Stabellini N, Cerretani D, Russo G, Rizzioli E, Gilli P
Divisione di Nefrologia, Arcispedale S. Anna, Ferrara, Italy.
G Ital Nefrol. 2002 Jan-Feb;19(1):18-21.
Even though many organs may be involved and clinical manifestations are extremely variable, a sudden worsening of renal function after vascular surgery or invasive angiographic manoeuvres is a clue for the diagnosis of renal cholesterol crystal embolization. In rare cases the disease may also occur spontaneously during anticoagulant or thrombolytic therapy. Renal atheroembolism is becoming increasingly recognized as an important cause of renal failure particularly in elderly men, and is often associated with a bad outcome. To date there is no specific and proven useful treatment apart from a few anecdotal reports on the benefits of corticosteroids.
We report a group of seven patients with cholesterol atheroembolic disease presenting acute renal failure; in six patients the disease appeared after coronary arteriography and PTCA performed in the last four months, and in one patient in an apparently spontaneous form. All the patients presented cutaneous lesions, livedo reticularis, purpuric rush, necrosis of the toes; laboratory data showed an increase of acute phase proteins and eosinophilia. Results. Treatment with prednisolone was begun at a dose of 40 mg/day i.v. for four days; the dose was reduced to prednisone 0.4-0.5 mg/kg/day for 1 week, than gradually reduced further and stopped within a month. Following therapy renal function rapidly improved; clinical symptoms of malaise and abdominal discomfort subsided, with amelioration of skin lesions and cyanosis of toes.
Despite the small number of patients studied, our experience suggests that corticosteroid treatment is an effective therapeutic option in cholesterol renal atheroembolic disease, especially in the more severe cases of acute renal failure.

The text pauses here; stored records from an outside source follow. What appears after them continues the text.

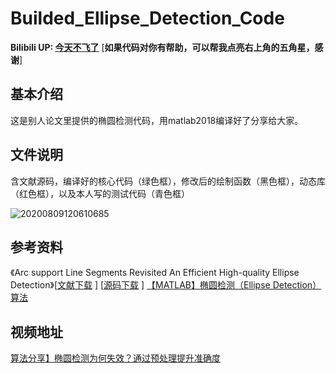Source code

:# Builded_Ellipse_Detection_Code

**Bilibili UP: [今天不飞了](https://space.bilibili.com/330337755)**
  [**如果代码对你有帮助，可以帮我点亮右上角的五角星，感谢**]
  

## 基本介绍

这是别人论文里提供的椭圆检测代码，用matlab2018编译好了分享给大家。

## 文件说明
含文献源码，编译好的核心代码（绿色框），修改后的绘制函数（黑色框），动态库（红色框），以及本人写的测试代码（青色框）

![20200809120610685](https://user-images.githubusercontent.com/44971498/222739430-76b80d78-a5d7-45ef-b913-0aa8f6d9e31e.png)



## 参考资料
《Arc support Line Segments Revisited An Efficient High-quality Ellipse Detection》[[文献下载](https://arxiv.org/pdf/1810.03243.pdf) ] [[源码下载](https://github.com/AlanLuSun/High-quality-ellipse-detection) ]
[【MATLAB】椭圆检测（Ellipse Detection）算法](https://blog.csdn.net/xsz591541060/article/details/107813895)


## 视频地址
[算法分享】椭圆检测为何失效？通过预处理提升准确度](https://www.bilibili.com/video/BV1i54y1j7VZ/?share_source=copy_web&vd_source=caaf4922a2586fb68950a3155662b9c6)

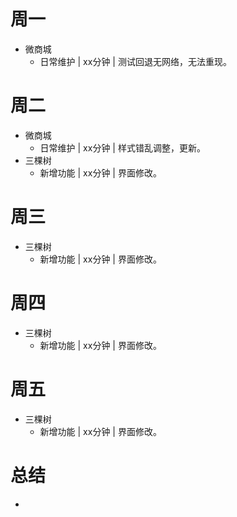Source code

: # 周一
* 微商城
    - 日常维护 | xx分钟 | 测试回退无网络，无法重现。

# 周二
* 微商城
    - 日常维护 | xx分钟 | 样式错乱调整，更新。
* 三棵树
    - 新增功能 | xx分钟 | 界面修改。

# 周三
* 三棵树
    - 新增功能 | xx分钟 | 界面修改。

# 周四
* 三棵树
    - 新增功能 | xx分钟 | 界面修改。

# 周五
* 三棵树
    - 新增功能 | xx分钟 | 界面修改。

# 总结
*
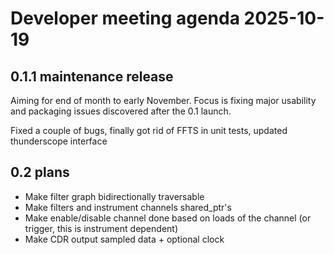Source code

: # Developer meeting agenda 2025-10-19

## 0.1.1 maintenance release

Aiming for end of month to early November. Focus is fixing major usability and packaging issues discovered after the 0.1 launch.

Fixed a couple of bugs, finally got rid of FFTS in unit tests, updated thunderscope interface

## 0.2 plans

* Make filter graph bidirectionally traversable
* Make filters and instrument channels shared_ptr's
* Make enable/disable channel done based on loads of the channel (or trigger, this is instrument dependent)
* Make CDR output sampled data + optional clock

尽管许多器官可能受累且临床表现极为多样,但血管手术后或侵入性血管造影操作后肾功能突然恶化是诊断肾胆固醇结晶栓塞的线索。在罕见情况下,该疾病也可能在抗凝或溶栓治疗期间自发发生。肾动脉粥样硬化栓塞日益被认为是肾衰竭的重要原因,尤其在老年男性中,且常伴有不良预后。迄今为止,除了一些关于皮质类固醇益处的轶事报道外,尚无特异性且经证实有用的治疗方法。
我们报告一组7例患有胆固醇动脉粥样硬化栓塞疾病并出现急性肾衰竭的患者;6例患者在过去4个月内进行冠状动脉造影和经皮冠状动脉腔内血管成形术(PTCA)后发病,1例患者表现为明显的自发形式。所有患者均出现皮肤病变、网状青斑、紫癜疹、脚趾坏死;实验室数据显示急性期蛋白增加和嗜酸性粒细胞增多。结果。开始静脉注射泼尼松龙,剂量为40mg/天,持续4天;剂量减至泼尼松0.4 - 0.5mg/kg/天,持续1周,然后进一步逐渐减量并在1个月内停药。治疗后肾功能迅速改善;不适和腹部不适的临床症状消退,皮肤病变和脚趾发绀有所改善。
尽管研究的患者数量较少,但我们的经验表明,皮质类固醇治疗是胆固醇性肾动脉粥样硬化栓塞疾病的一种有效治疗选择,尤其是在急性肾衰竭较严重的病例中。